The Assad government, a pariah in the international community for waging war against its civilians, reportedly shot down a U.S. military drone in northwest Syria several weeks ago, an act widely interpreted as signalling there are limits to what the Syrian government will accept in terms of violations of its airspace.

The U.S. and several Mideast allies have been bombing targets in Syria for months and a Jordanian pilot whose plane crashed there last December was taken hostage and burned alive by Islamic State militants. The jihadis said they shot down the Jordanian plane but Jordan blamed mechanical problems.

Mr. Kenney insisted the risk in Syria is "relatively modest" for Canada.

"The military advice I have received is that the Syrian government has no radar-detection capabilities in that part of Syria and that [the Islamic State] has no equipment that could reach aircraft operating at these altitudes," he said.

Prime Minister Stephen Harper, meanwhile, when pressed by Official Opposition Leader Thomas Mulcair on how Canada rationalizes entering Syrian airspace under international law, mocked the question.

"I am not sure what point the Leader of the NDP is ultimately making. If he is suggesting that there is any significant legal risk of lawyers from ISIL taking the government of Canada to court and winning, the government of Canada's view is that the chances of that are negligible," he said, using another name for Islamic State.

Hours after Mr. Harper's flippant reply, the government followed up with a more detailed accounting of how it will formally justify operating in Syria. Bernard Trottier, the Parliamentary Secretary to the Minister of Foreign Affairs, announced Canada will proceed on the same basis as the United States did last fall when it began bombing inside Syria.

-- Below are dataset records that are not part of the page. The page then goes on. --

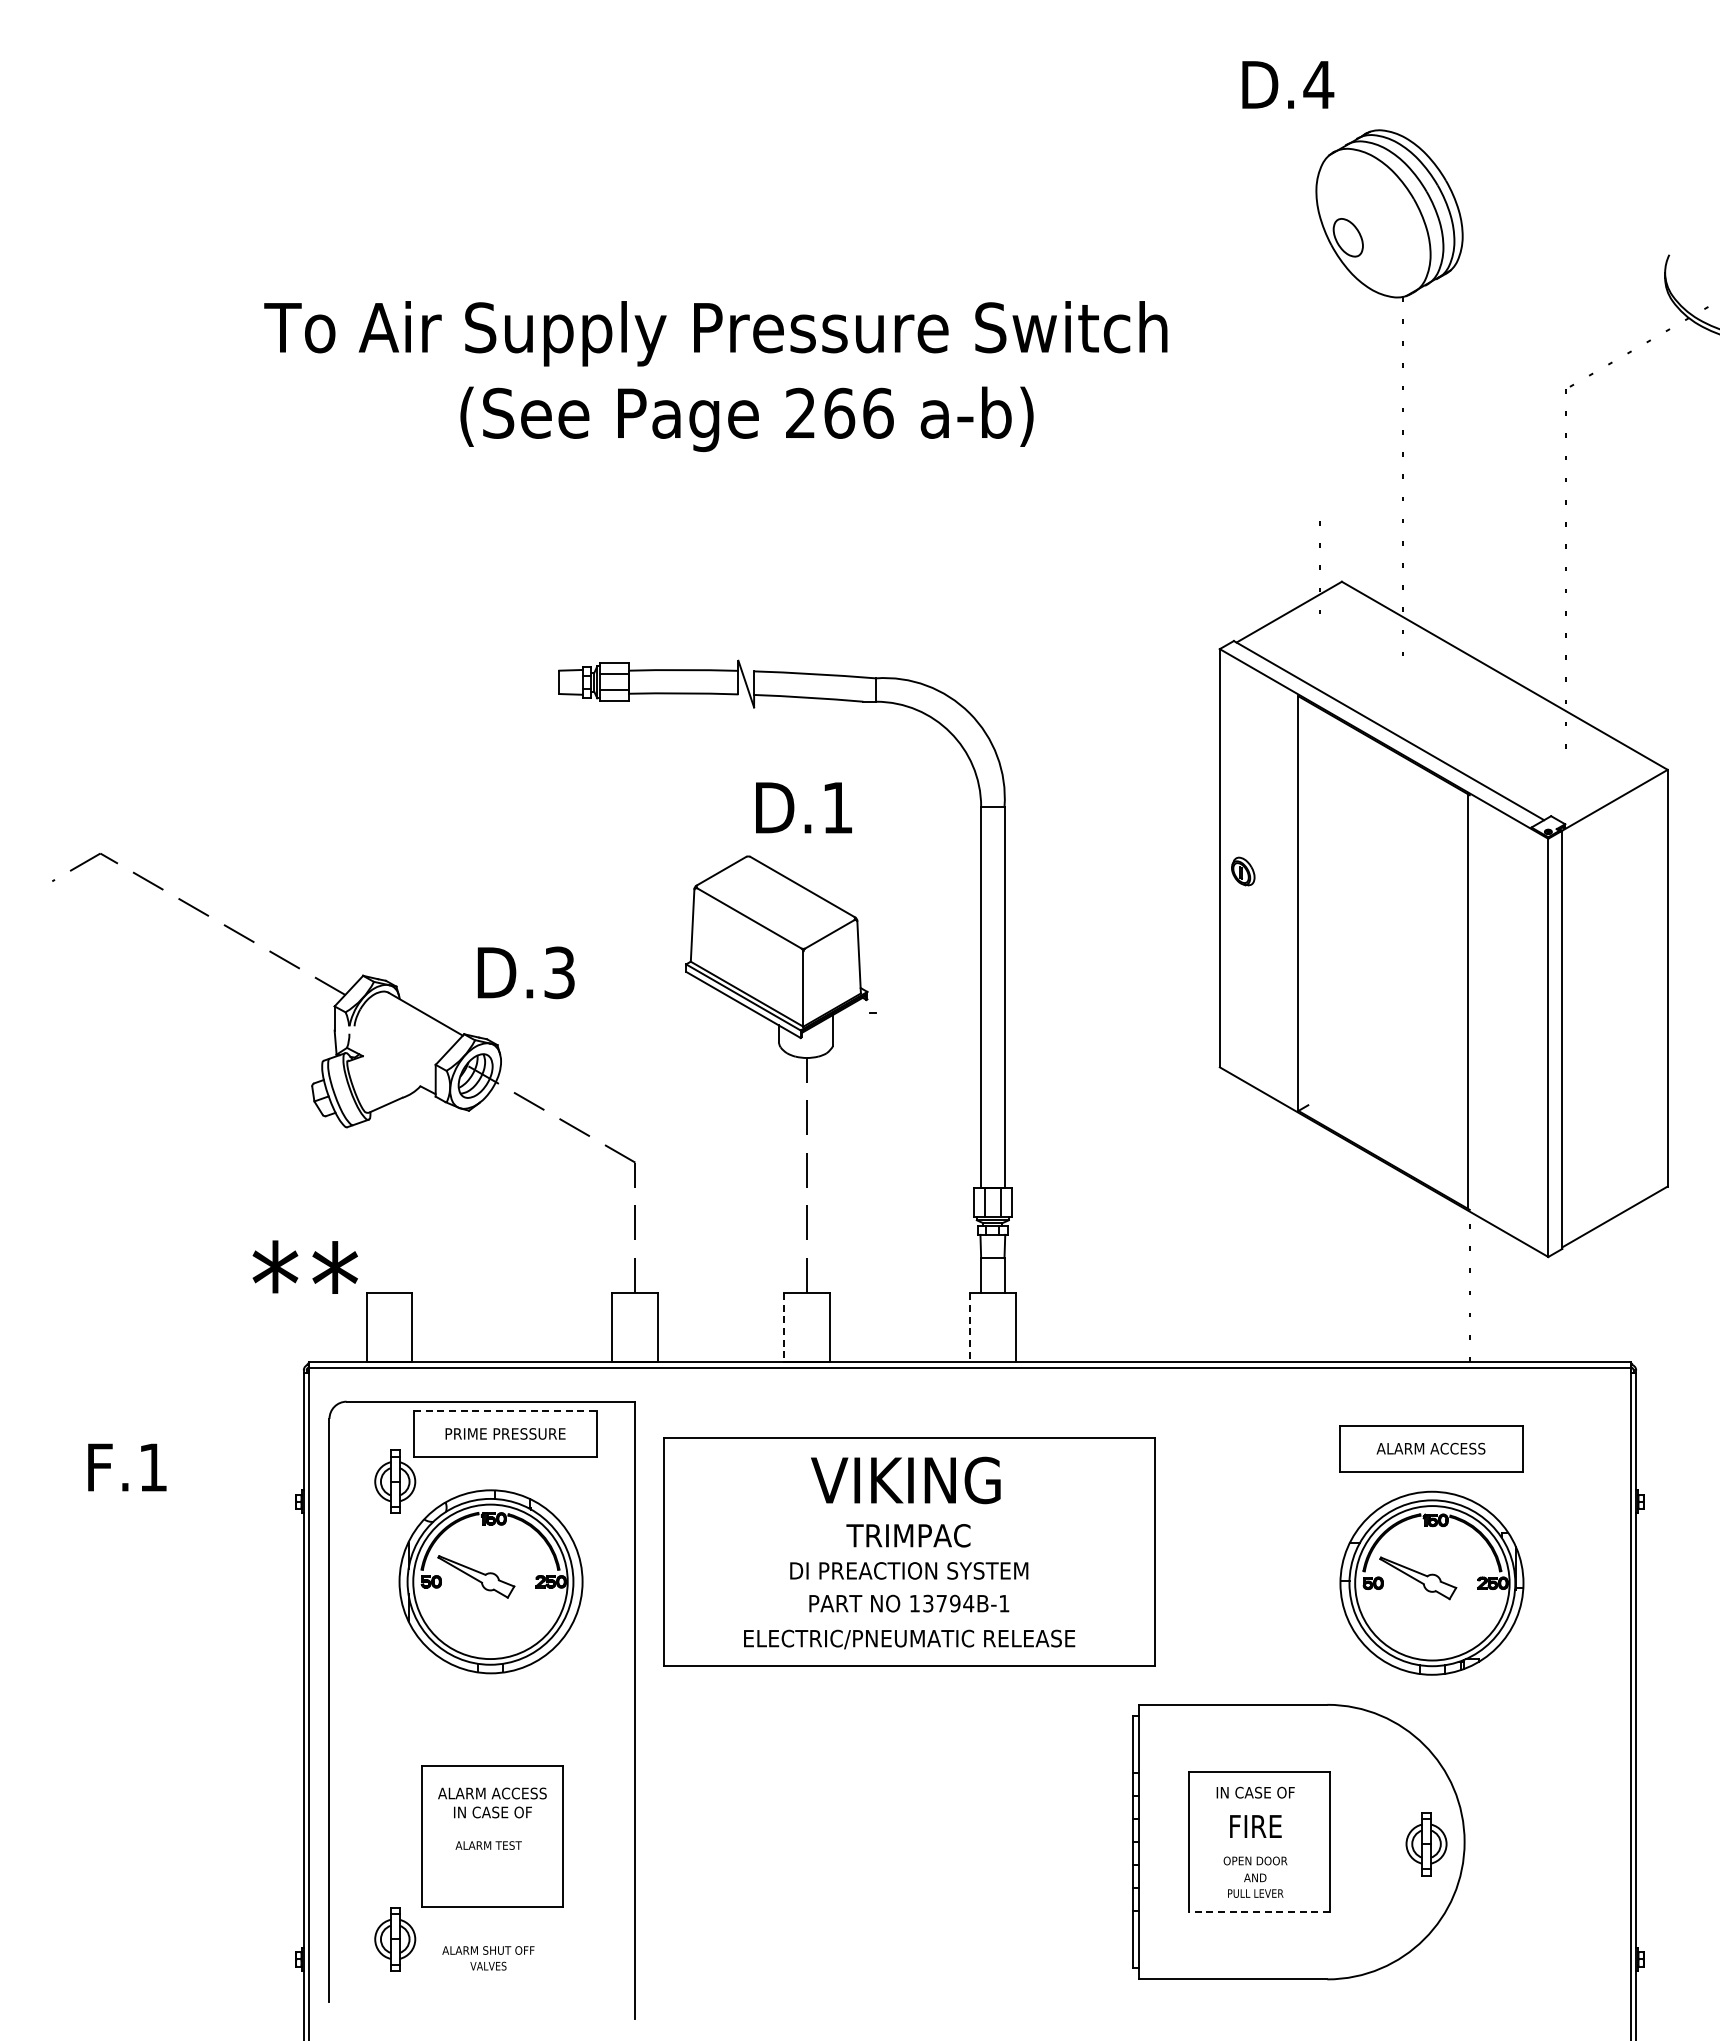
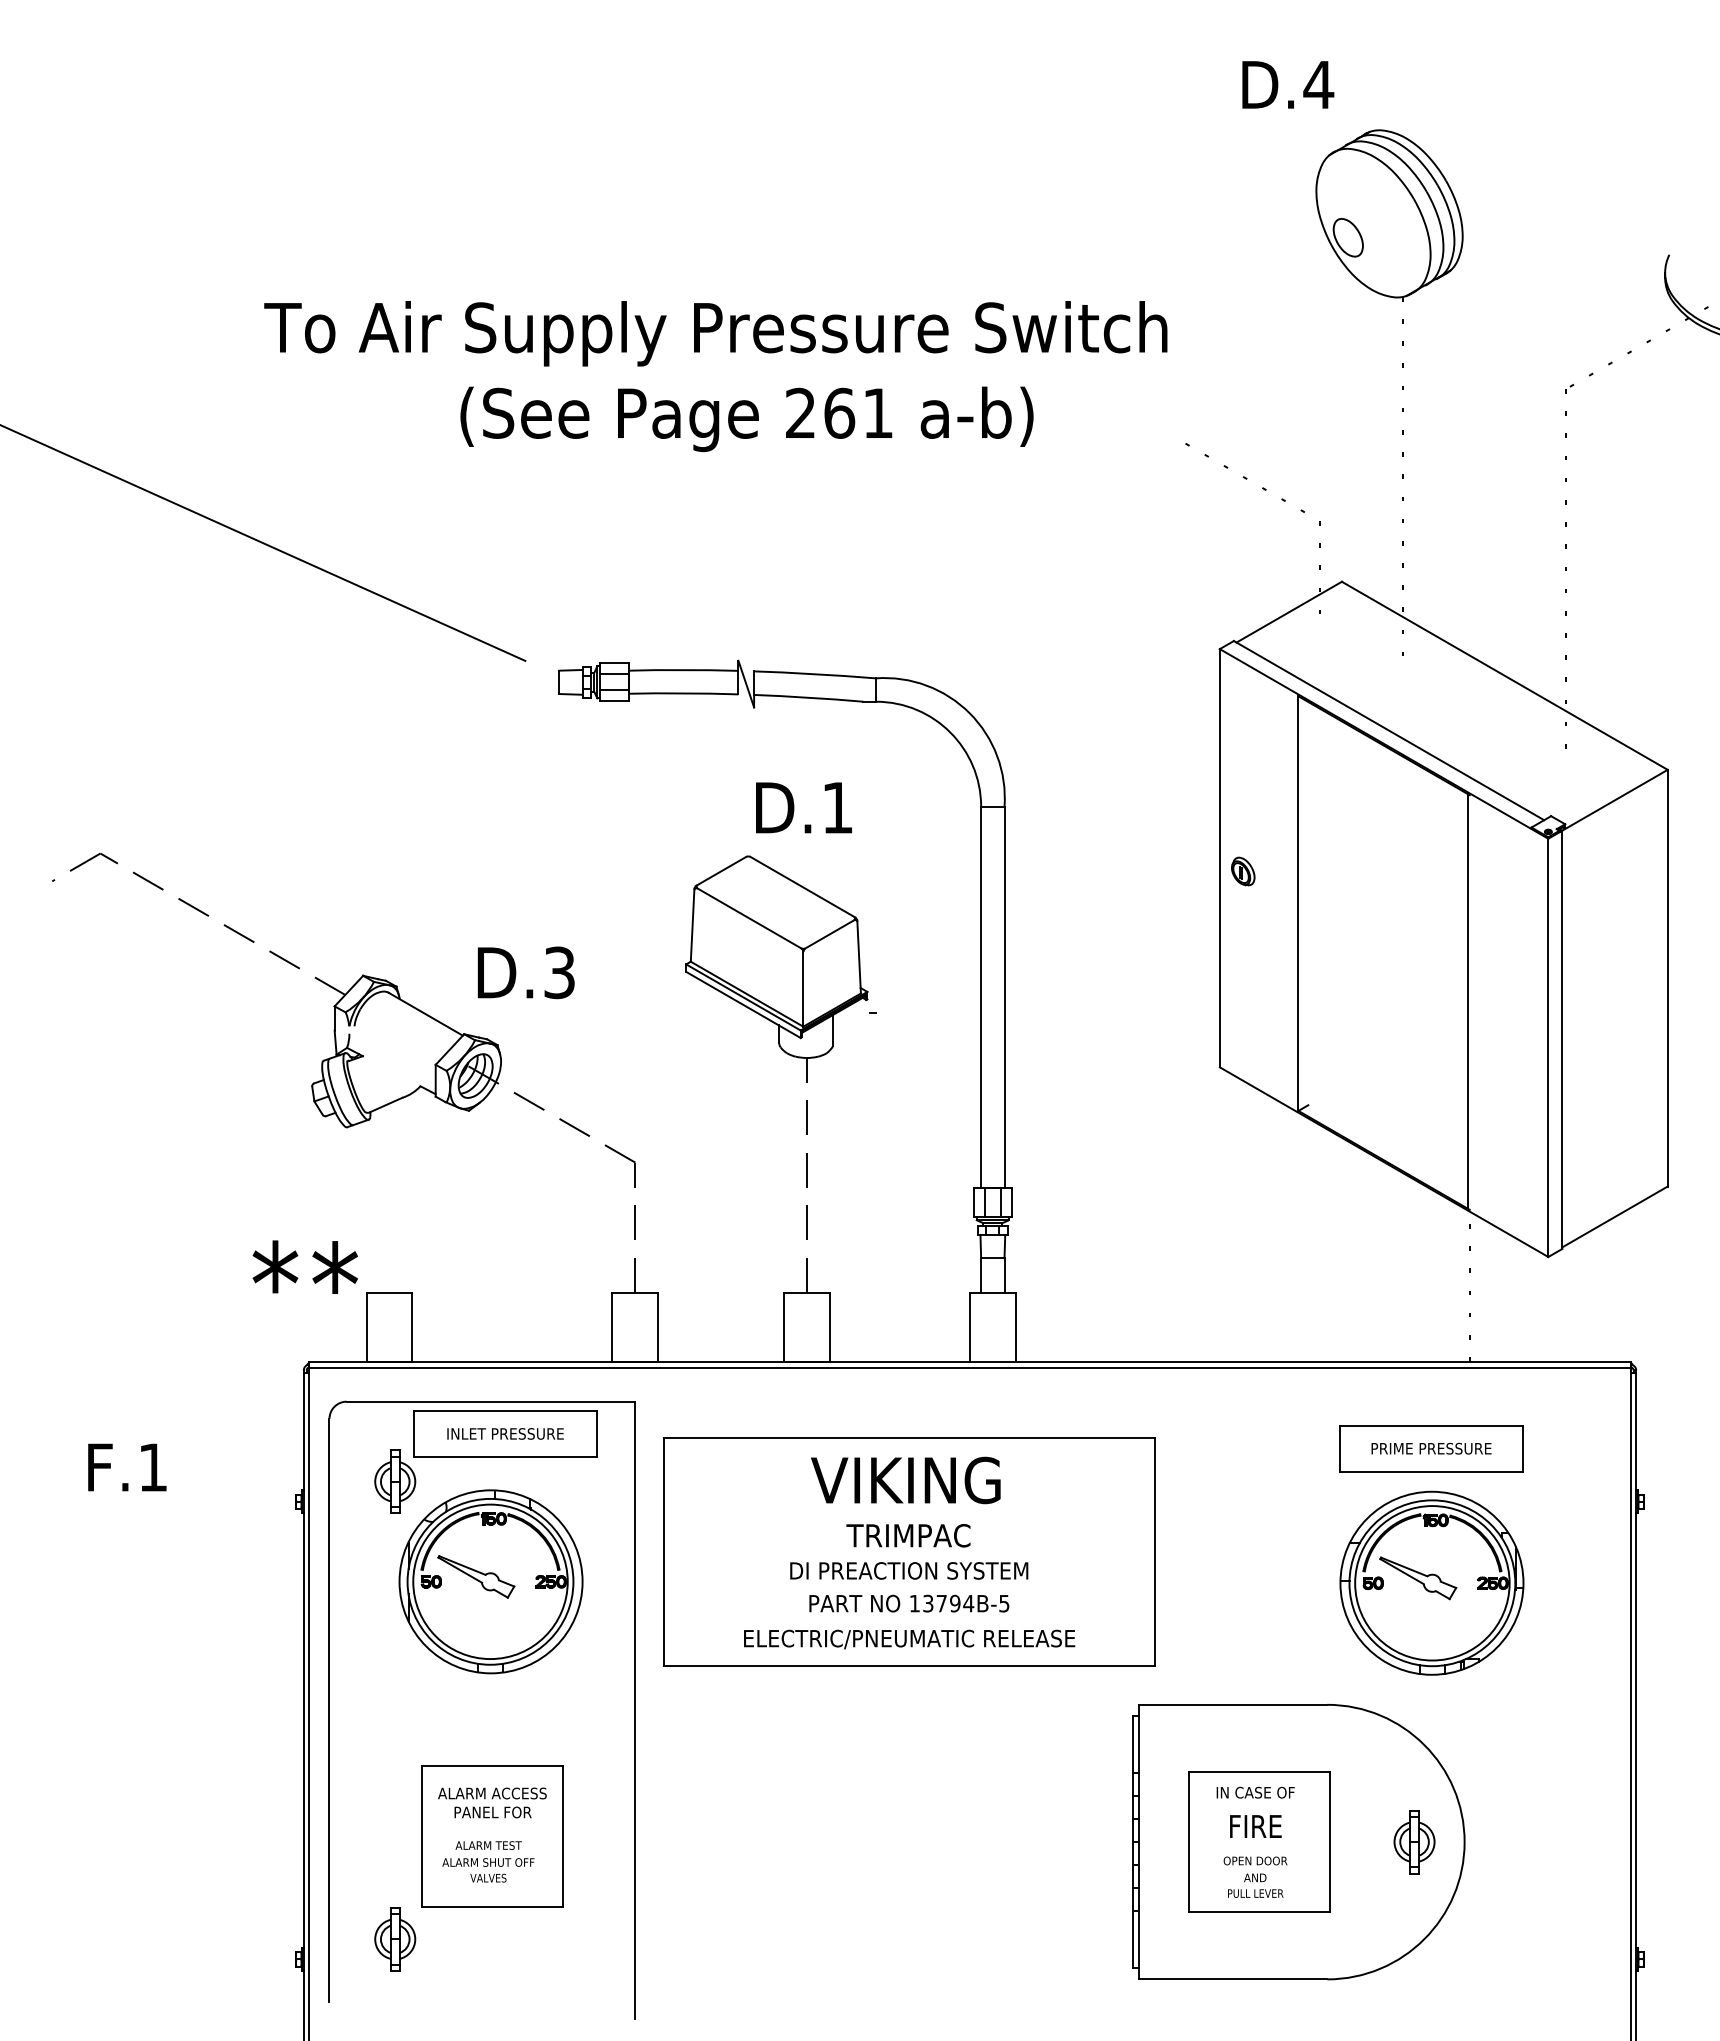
text at (878, 412): 266 -> 261
line at (1244, 477): none -> present
line at (263, 543): none -> present
line at (784, 1327): dashed -> solid
line at (970, 1328): dashed -> solid
line at (505, 1411): dashed -> solid
text at (505, 1433): PRIME PRESSURE -> INLET PRESSURE
text at (1431, 1448): ALARM ACCESS -> PRIME PRESSURE
text at (1004, 1603): 13794B-1 -> 13794B-5
text at (492, 1812): IN CASE OF -> PANEL FOR
part at (1426, 1844) position: (1426, 1844) -> (1414, 1842)
line at (1259, 1912): dashed -> solid
text at (488, 1958) position: (488, 1958) -> (488, 1870)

Mr. Trottier and foreign affairs officials said Canada will notify the United Nations by letter – as the Obama administration did – and cite Article 51 of the UN Charter, the self-defence clause that says a country can take individual or collective action on behalf of a member under armed attack.

Mr. Kenney said he's obtained a legal opinion from the military's Judge Advocate General justifying this action under Article 51 as a measure in the defence of Iraq that requires entry into Syria, where the regime has been unable to contain the Islamic State.

"Iraq has asked Canada and allied countries to help them defend their innocent civilians from terror attacks being launched out of eastern Syria in a part of that country the Syrian government either is unwilling or unable to control."

Mr. Kenney said Canada's self-defence argument is bolstered by the fact Islamic State has made threats targeting Canada.

The Conservatives are leaving the door open to bombing affiliates of Islamic State forces as well – a further expansion of the mission. "There are other organizations operating in tandem with [Islamic State] in Syria in the same areas, committing the same crimes," Mr. Kenney said.

One defence analyst said it's hard to accept that Syria does not carry more danger for Canada than Iraq because Ottawa will not be actively co-ordinating operations with the Assad regime and its air defence assets. It's also farther for search-and-rescue teams to travel to reach downed planes.

"I find it implausible to say that [about] operating in Syria, a greater distance from friendly coalition landing sites," David Perry, a senior analyst with the Canadian Defence & Foreign Affairs Institute, said.

Roland Paris, director of the Centre for International Policy Studies at the University of Ottawa, said the legal questions Mr. Harper dismissed are serious.

"Most of our allies are not bombing in Syria, and some have openly questioned the legal basis for doing so," Mr. Paris said. After all, we expect other countries to respect international law, including our adversaries."

He said Canada's bombing in Syria will indirectly help Bashar al-Assad. "Whether or not bombing ISIS targets in Syria is justified, it will have the effect of reducing the military pressure on the biggest human rights violator in the region."

The extended mission comes as the Canadian military is strapped for resources.

The parliamentary budget watchdog will issue a report Thursday that calls into question the military's ability to implement Canada's defence plan at current funding levels.